- To be done -
Copy every line of the entries below character for character, without changing anything.
[START OF Extracted records]
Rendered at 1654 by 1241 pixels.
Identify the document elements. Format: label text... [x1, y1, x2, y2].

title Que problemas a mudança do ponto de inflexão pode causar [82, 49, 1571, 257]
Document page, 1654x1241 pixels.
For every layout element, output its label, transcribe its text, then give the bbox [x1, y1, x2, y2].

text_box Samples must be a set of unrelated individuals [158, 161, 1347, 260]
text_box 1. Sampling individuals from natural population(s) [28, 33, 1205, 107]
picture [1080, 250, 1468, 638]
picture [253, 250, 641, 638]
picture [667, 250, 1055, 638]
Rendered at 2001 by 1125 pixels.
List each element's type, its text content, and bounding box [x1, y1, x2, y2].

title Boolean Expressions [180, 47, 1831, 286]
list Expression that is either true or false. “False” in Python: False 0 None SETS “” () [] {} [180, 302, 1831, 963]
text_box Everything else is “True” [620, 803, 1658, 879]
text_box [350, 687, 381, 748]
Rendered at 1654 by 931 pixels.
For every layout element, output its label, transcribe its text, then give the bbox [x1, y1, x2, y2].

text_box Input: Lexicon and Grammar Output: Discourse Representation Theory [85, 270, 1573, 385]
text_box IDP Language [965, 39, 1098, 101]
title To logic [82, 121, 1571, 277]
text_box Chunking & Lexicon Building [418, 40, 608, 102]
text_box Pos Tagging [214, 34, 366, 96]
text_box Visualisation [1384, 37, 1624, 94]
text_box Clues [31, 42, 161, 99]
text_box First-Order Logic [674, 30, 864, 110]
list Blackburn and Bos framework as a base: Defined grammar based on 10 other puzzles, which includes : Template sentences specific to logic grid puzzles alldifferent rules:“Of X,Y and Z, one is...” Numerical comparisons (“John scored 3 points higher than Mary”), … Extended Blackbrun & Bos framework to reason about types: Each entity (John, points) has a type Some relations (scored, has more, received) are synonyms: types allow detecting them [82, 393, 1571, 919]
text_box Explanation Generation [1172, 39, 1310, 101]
[END OF Extracted records]
- Correct output -
Rendered at 1654 by 1241 pixels.
Identify the document elements. Format: label text... [x1, y1, x2, y2].

title Que problemas a mudança do ponto de inflexão pode causar [82, 49, 1571, 257]
Document page, 1654x1241 pixels.
For every layout element, output its label, transcribe its text, then give the bbox [x1, y1, x2, y2].

text_box Samples must be a set of unrelated individuals [158, 161, 1347, 260]
text_box 1. Sampling individuals from natural population(s) [28, 33, 1205, 107]
picture [1080, 250, 1468, 638]
picture [253, 250, 641, 638]
picture [667, 250, 1055, 638]
Rendered at 2001 by 1125 pixels.
List each element's type, its text content, and bounding box [x1, y1, x2, y2].

title Boolean Expressions [180, 47, 1831, 286]
list Expression that is either true or false. “False” in Python: False 0 None SETS “” () [] {} [180, 302, 1831, 963]
text_box Everything else is “True” [620, 803, 1658, 879]
text_box [350, 687, 381, 748]
Rendered at 1654 by 931 pixels.
For every layout element, output its label, transcribe its text, then give the bbox [x1, y1, x2, y2].

text_box Input: Lexicon and Grammar Output: Discourse Representation Theory [85, 270, 1573, 385]
text_box IDP Language [965, 39, 1098, 101]
title To logic [82, 121, 1571, 277]
text_box Chunking & Lexicon Building [418, 40, 608, 102]
text_box Pos Tagging [214, 34, 366, 96]
text_box Visualisation [1384, 37, 1624, 94]
text_box Clues [31, 42, 161, 99]
text_box First-Order Logic [674, 30, 864, 110]
list Blackburn and Bos framework as a base: Defined grammar based on 10 other puzzles, which includes : Template sentences specific to logic grid puzzles alldifferent rules:“Of X,Y and Z, one is...” Numerical comparisons (“John scored 3 points higher than Mary”), … Extended Blackbrun & Bos framework to reason about types: Each entity (John, points) has a type Some relations (scored, has more, received) are synonyms: types allow detecting them [82, 393, 1571, 919]
text_box Explanation Generation [1172, 39, 1310, 101]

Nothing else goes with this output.